- [Document segment]
• • • •

Laburnum and Erysimum "Bowles Mauve"

Bigger Pictures

My garden photos are often closeups of individual plants or groups of plants. So I thought it was time to post some wider views, in the form of a tour. The garden is at its best right now (early May), when it’s still lush and green.

Laburnum and Erysimum "Bowles Mauve"
A nice conjunction of bloom next to the driveway–laburnum tree and wallflower (Erysimum) “Bowles Mauve”
Front walk, perennial bed, lawn, and magnolia
Up the front walk… Perennials on the left, magnolia on the right
Perennial bed to west of front walk
Perennials on the left (west) side of the walk
Perennial bed on west side of house, looking north
Along the west side of the house. More perennials and the lilac in full bloom
Back garden
The back garden. The part to the right of the path used to be a vegetable patch, but is now a mixture of herbs, refugee plants, and volunteers. The pond area is behind the trellis and the shed is in the right hand corner, hidden by the apple tree.

• • • •

- [Dataset excerpt]
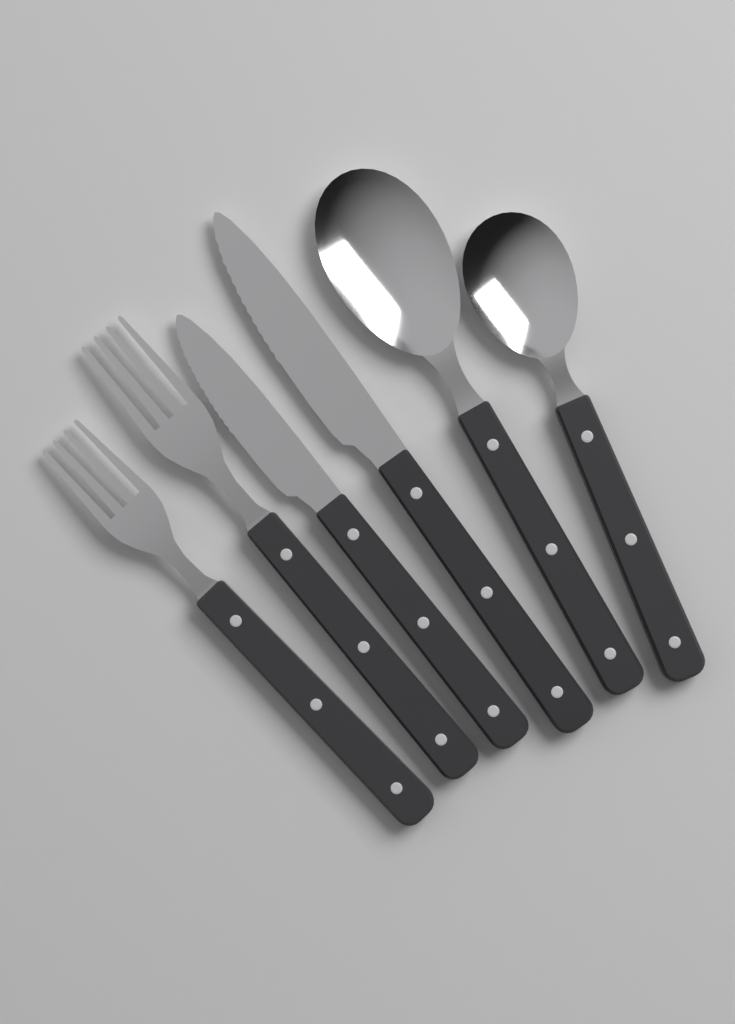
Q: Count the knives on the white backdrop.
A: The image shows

• • • •

Rewrite the stretch of the garden tour from "Bigger Pictures" through "lush and green.", replacing "wider views" with "broader views". This data comes from a different source than the garden tour.

Bigger Pictures

My garden photos are often closeups of individual plants or groups of plants. So I thought it was time to post some broader views, in the form of a tour. The garden is at its best right now (early May), when it’s still lush and green.